- Directed by: Tony Trov Johnny Zito
- Starring: Bill Moseley Falon Joslyn
- Cinematography: Matt Joffe
- Music by: Mike Vivas
- Production company: South Fellini
- Distributed by: Gravitas Ventures
- Release date: October 26, 2018;
- Running time: 90 minutes
- Country: United States
- Language: English

= American Exorcist =

American Exorcist is a 2018 American independent horror film directed by Tony Trov and Johnny Zito and starring Bill Moseley and Falon Joslyn. It was released in October 2018.

==Plot summary==
American Exorcist is about a paranormal investigator, trapped in a haunted high rise on Christmas Eve. She is horrified once confronted with the reality of the supernatural and risks life and limb to escape the stranded 11th floor.

==Cast==
- Bill Moseley as Mr.

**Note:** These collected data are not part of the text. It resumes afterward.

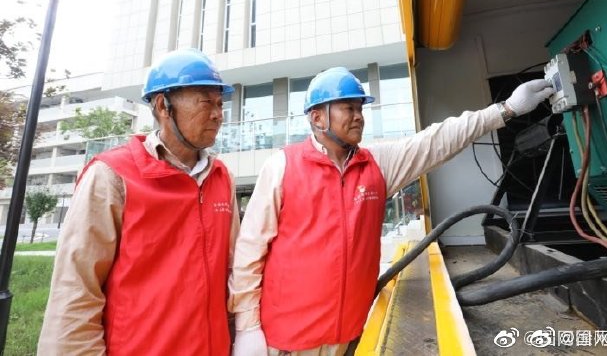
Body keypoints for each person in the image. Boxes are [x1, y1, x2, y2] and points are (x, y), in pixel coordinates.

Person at [229, 67, 554, 355]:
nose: (358, 116)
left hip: (348, 337)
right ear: (317, 118)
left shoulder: (376, 165)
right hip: (286, 342)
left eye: (360, 108)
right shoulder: (282, 167)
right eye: (348, 108)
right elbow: (249, 252)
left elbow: (436, 141)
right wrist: (247, 328)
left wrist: (506, 109)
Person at [38, 49, 240, 355]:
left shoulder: (222, 177)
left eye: (220, 103)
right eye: (205, 102)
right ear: (162, 106)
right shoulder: (110, 176)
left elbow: (233, 271)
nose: (217, 114)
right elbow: (75, 290)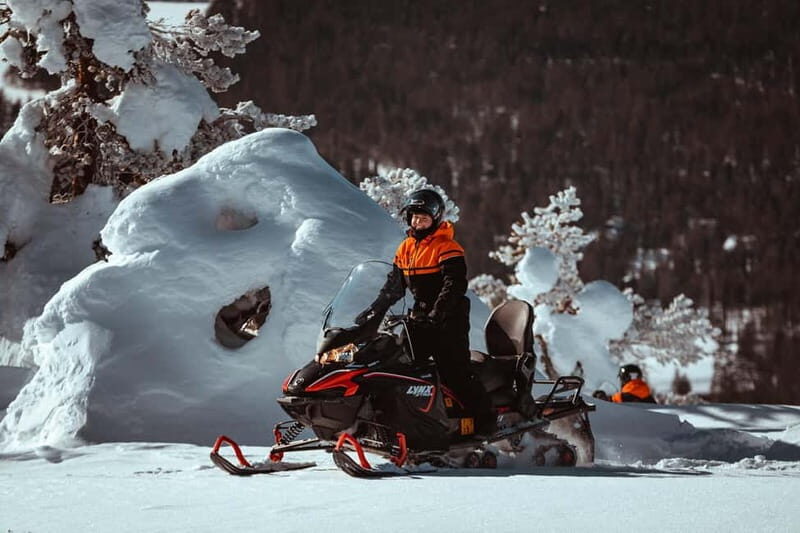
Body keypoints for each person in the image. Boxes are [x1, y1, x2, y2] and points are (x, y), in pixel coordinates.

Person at [356, 189, 496, 436]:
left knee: (454, 371)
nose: (418, 223)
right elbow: (393, 287)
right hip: (420, 319)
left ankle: (486, 421)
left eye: (424, 218)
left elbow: (453, 285)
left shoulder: (447, 247)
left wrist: (437, 313)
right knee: (404, 371)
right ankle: (411, 422)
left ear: (435, 219)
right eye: (414, 218)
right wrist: (372, 312)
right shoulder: (406, 248)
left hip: (448, 319)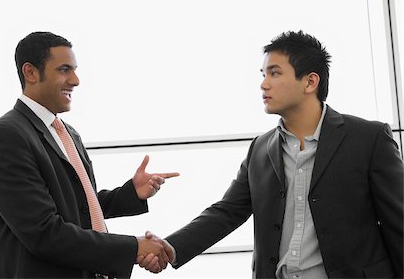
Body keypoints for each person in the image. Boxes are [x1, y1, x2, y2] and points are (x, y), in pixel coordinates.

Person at [138, 30, 404, 278]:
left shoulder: (368, 139)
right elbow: (226, 212)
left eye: (274, 73)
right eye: (263, 74)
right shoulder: (260, 150)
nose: (264, 84)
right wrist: (170, 247)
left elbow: (399, 225)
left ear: (310, 81)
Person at [0, 31, 179, 279]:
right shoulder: (7, 138)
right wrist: (133, 247)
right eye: (64, 70)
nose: (75, 80)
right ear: (30, 72)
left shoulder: (66, 133)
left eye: (74, 69)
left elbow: (78, 209)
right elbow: (44, 232)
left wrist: (130, 194)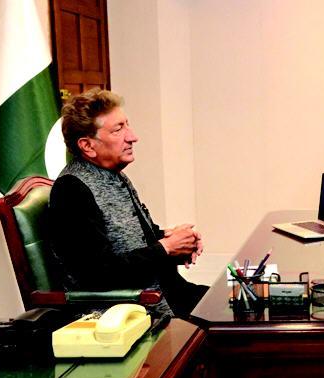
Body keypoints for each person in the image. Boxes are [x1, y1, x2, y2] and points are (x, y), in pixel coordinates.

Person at [49, 89, 208, 318]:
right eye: (118, 130)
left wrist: (179, 243)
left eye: (127, 125)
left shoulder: (115, 175)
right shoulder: (71, 190)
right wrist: (165, 247)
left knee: (240, 302)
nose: (133, 137)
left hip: (170, 294)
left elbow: (136, 241)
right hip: (130, 313)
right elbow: (98, 274)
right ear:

Snowfeather
- Falon Joslyn as Georgette DuBois
- Jeff Orens as Budd Elwood
- Alison Crozier as René DuBois
- John McKeever as Frederic

==Production==
Production took place in an abandoned government building in Philadelphia, Pennsylvania, in the winter of 2015. Influenced by Italian horror, the crew experimented with many practical special effects.